Excerpt from a dataset

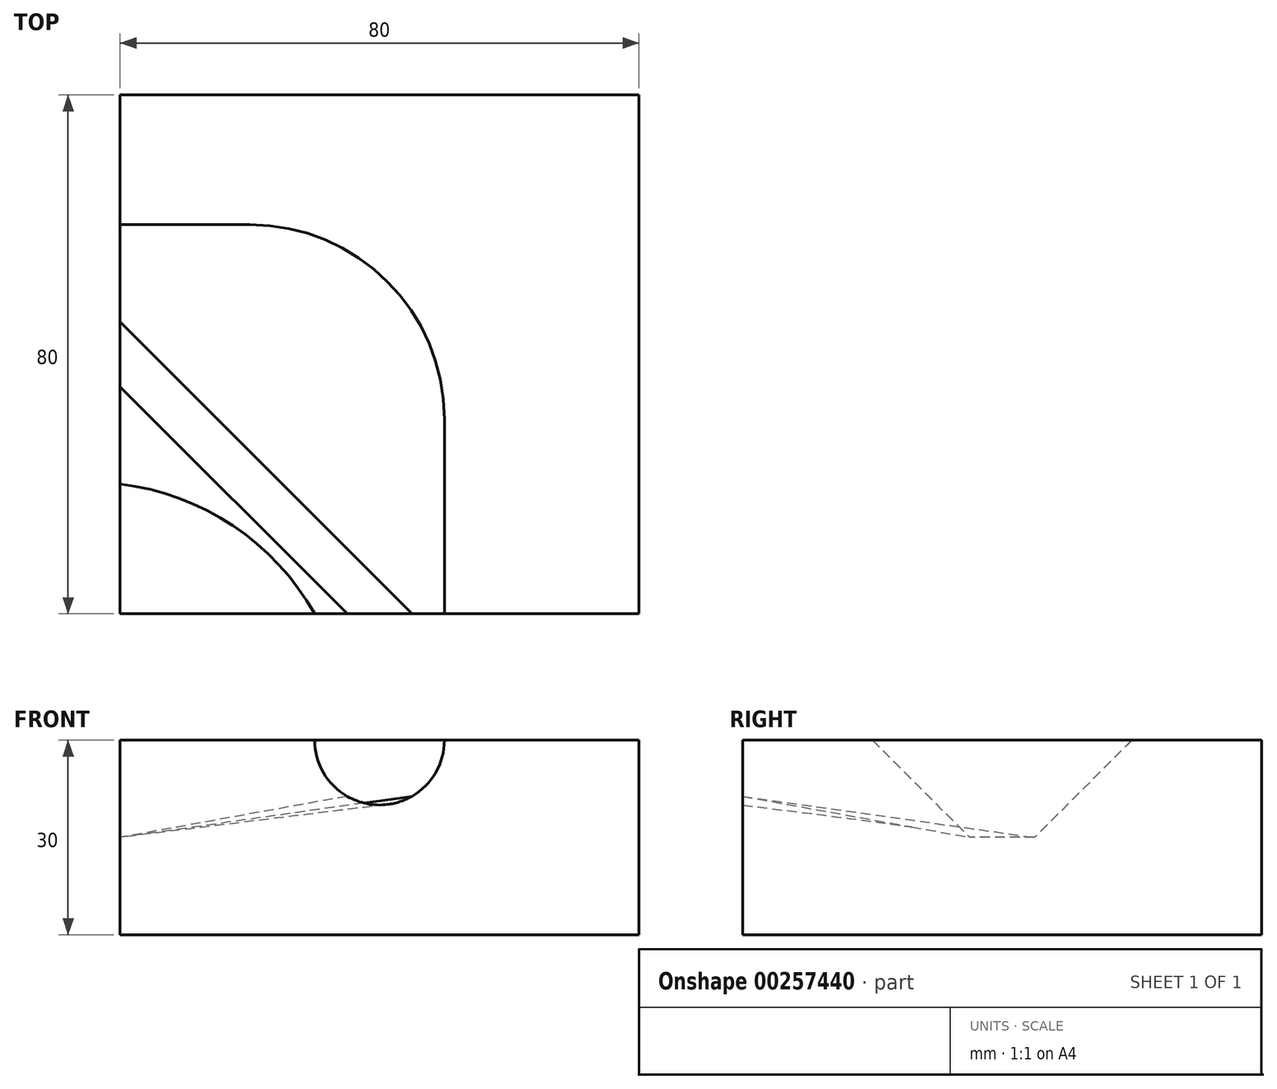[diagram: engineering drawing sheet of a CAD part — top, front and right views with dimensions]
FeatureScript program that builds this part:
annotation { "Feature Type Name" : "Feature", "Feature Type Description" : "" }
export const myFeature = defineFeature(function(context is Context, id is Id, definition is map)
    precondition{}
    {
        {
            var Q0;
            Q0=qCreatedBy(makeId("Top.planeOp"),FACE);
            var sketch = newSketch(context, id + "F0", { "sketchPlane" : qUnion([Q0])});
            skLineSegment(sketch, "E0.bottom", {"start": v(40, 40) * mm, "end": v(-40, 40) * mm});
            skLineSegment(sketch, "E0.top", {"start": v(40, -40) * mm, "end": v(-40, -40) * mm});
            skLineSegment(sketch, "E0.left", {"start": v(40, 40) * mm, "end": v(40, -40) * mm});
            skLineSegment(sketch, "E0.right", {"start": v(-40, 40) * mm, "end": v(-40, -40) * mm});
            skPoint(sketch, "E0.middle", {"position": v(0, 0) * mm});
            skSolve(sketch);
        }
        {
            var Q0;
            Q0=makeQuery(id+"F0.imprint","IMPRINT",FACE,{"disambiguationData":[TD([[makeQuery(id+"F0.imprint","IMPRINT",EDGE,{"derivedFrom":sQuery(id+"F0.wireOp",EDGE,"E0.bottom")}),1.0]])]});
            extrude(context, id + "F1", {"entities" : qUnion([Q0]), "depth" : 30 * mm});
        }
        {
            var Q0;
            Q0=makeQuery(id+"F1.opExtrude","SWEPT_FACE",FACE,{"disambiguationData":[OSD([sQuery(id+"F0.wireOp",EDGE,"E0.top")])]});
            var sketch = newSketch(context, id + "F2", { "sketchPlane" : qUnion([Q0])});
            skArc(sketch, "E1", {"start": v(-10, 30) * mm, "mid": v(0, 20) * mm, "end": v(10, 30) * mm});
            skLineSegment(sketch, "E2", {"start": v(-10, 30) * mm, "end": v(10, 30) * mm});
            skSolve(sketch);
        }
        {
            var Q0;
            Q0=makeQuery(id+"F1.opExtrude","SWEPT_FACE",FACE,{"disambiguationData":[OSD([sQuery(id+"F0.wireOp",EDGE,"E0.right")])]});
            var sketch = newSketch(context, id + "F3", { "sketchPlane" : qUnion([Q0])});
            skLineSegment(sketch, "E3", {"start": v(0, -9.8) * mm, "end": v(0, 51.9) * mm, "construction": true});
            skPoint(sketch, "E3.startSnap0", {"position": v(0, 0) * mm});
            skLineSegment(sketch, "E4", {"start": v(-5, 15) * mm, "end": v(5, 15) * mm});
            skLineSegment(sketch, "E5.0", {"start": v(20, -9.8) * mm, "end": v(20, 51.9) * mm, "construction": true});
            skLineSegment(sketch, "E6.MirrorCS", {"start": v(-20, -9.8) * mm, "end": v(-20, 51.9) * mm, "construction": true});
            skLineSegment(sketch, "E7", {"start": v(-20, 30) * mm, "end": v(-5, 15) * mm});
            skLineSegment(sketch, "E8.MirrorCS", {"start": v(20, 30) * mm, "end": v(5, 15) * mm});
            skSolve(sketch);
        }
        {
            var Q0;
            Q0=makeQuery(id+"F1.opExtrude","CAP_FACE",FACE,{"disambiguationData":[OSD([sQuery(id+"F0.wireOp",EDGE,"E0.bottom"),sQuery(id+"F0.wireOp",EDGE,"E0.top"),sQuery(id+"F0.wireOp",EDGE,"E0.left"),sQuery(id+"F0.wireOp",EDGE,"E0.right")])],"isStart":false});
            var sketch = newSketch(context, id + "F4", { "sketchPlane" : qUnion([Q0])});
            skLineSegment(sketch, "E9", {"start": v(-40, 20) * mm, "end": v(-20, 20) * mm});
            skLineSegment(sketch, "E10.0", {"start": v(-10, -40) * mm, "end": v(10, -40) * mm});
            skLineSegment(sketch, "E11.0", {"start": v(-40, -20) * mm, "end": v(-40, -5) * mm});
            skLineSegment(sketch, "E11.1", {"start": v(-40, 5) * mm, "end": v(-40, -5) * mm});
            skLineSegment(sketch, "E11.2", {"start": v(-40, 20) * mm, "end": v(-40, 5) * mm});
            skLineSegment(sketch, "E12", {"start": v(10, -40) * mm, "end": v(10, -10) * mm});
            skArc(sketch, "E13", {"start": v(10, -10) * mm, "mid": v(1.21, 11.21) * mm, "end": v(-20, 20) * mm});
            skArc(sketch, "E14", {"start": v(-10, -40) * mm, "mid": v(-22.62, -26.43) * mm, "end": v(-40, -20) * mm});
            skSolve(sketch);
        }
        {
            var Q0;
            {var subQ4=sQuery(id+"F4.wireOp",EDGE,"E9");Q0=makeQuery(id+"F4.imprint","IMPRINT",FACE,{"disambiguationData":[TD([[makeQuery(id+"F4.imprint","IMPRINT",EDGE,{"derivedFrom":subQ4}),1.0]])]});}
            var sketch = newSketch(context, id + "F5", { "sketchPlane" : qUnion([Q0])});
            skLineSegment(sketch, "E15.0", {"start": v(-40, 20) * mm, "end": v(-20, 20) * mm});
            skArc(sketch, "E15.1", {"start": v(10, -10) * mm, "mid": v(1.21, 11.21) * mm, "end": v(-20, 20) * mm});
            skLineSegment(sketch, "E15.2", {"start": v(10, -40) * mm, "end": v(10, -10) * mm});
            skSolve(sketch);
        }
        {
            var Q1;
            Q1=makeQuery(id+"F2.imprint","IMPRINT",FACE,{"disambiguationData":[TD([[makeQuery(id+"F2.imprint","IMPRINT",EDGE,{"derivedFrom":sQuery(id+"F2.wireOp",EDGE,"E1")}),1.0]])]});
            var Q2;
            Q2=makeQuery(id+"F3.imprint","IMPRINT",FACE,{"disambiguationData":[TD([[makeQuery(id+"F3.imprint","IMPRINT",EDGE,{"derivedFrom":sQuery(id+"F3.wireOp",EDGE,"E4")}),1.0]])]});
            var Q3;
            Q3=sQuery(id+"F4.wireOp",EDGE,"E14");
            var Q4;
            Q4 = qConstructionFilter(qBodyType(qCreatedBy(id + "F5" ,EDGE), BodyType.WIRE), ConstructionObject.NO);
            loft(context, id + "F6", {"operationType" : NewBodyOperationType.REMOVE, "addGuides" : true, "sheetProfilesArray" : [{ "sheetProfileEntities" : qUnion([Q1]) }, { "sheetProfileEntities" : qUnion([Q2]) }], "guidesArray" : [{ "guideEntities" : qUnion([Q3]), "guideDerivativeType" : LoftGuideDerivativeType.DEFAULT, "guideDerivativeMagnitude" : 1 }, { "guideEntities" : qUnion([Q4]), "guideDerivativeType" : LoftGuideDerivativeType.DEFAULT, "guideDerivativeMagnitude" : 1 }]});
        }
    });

--

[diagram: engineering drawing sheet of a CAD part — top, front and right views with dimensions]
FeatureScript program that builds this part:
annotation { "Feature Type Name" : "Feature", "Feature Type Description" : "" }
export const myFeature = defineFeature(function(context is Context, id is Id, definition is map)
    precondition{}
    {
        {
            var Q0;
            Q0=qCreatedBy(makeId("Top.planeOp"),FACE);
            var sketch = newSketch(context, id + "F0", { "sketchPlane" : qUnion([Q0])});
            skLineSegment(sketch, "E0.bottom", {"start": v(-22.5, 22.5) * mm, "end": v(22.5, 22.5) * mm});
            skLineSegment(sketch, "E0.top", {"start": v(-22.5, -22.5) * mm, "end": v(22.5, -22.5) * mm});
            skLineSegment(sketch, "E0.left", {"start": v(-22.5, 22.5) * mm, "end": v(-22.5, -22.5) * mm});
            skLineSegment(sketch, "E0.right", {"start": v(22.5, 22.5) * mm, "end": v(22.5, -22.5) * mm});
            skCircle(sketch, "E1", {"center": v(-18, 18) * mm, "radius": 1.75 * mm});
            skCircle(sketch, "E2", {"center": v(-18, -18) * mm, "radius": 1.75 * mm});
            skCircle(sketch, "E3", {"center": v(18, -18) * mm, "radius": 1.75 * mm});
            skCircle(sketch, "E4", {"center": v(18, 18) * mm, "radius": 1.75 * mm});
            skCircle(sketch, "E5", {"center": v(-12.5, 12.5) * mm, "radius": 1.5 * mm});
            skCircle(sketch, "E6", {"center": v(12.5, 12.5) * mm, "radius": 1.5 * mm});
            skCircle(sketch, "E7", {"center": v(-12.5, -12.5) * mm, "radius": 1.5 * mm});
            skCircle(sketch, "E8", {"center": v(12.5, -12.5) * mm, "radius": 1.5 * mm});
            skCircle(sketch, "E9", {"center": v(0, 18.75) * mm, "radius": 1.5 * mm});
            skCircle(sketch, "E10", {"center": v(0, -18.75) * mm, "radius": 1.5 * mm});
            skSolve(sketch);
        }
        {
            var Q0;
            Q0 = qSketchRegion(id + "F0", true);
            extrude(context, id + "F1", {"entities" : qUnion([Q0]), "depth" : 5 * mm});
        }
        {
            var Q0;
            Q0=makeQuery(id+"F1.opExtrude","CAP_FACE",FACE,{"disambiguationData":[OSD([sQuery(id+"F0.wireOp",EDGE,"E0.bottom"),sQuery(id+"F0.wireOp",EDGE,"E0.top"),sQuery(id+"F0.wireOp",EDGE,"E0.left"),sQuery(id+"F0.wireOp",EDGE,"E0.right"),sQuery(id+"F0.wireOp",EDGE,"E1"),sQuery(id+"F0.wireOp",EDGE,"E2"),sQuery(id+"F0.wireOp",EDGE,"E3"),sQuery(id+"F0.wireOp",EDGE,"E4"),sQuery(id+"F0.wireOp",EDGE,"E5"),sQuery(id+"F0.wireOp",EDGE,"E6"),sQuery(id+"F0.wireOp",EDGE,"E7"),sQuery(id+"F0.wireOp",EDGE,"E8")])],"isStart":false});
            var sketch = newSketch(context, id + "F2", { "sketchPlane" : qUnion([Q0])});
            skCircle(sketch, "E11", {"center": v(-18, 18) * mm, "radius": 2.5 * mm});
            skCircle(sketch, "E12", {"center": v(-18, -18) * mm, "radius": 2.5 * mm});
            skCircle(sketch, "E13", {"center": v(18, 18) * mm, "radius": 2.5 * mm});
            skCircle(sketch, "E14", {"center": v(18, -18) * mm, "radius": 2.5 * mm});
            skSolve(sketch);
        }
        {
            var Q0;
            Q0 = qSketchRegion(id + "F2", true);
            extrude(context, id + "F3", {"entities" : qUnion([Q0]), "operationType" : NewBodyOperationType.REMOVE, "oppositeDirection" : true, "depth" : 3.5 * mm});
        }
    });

* DIRECTIONS *
Pull out each line from the items above that contains the string "REMOVE".

* TASK RESULT *
            loft(context, id + "F6", {"operationType" : NewBodyOperationType.REMOVE, "addGuides" : true, "sheetProfilesArray" : [{ "sheetProfileEntities" : qUnion([Q1]) }, { "sheetProfileEntities" : qUnion([Q2]) }], "guidesArray" : [{ "guideEntities" : qUnion([Q3]), "guideDerivativeType" : LoftGuideDerivativeType.DEFAULT, "guideDerivativeMagnitude" : 1 }, { "guideEntities" : qUnion([Q4]), "guideDerivativeType" : LoftGuideDerivativeType.DEFAULT, "guideDerivativeMagnitude" : 1 }]});
            extrude(context, id + "F3", {"entities" : qUnion([Q0]), "operationType" : NewBodyOperationType.REMOVE, "oppositeDirection" : true, "depth" : 3.5 * mm});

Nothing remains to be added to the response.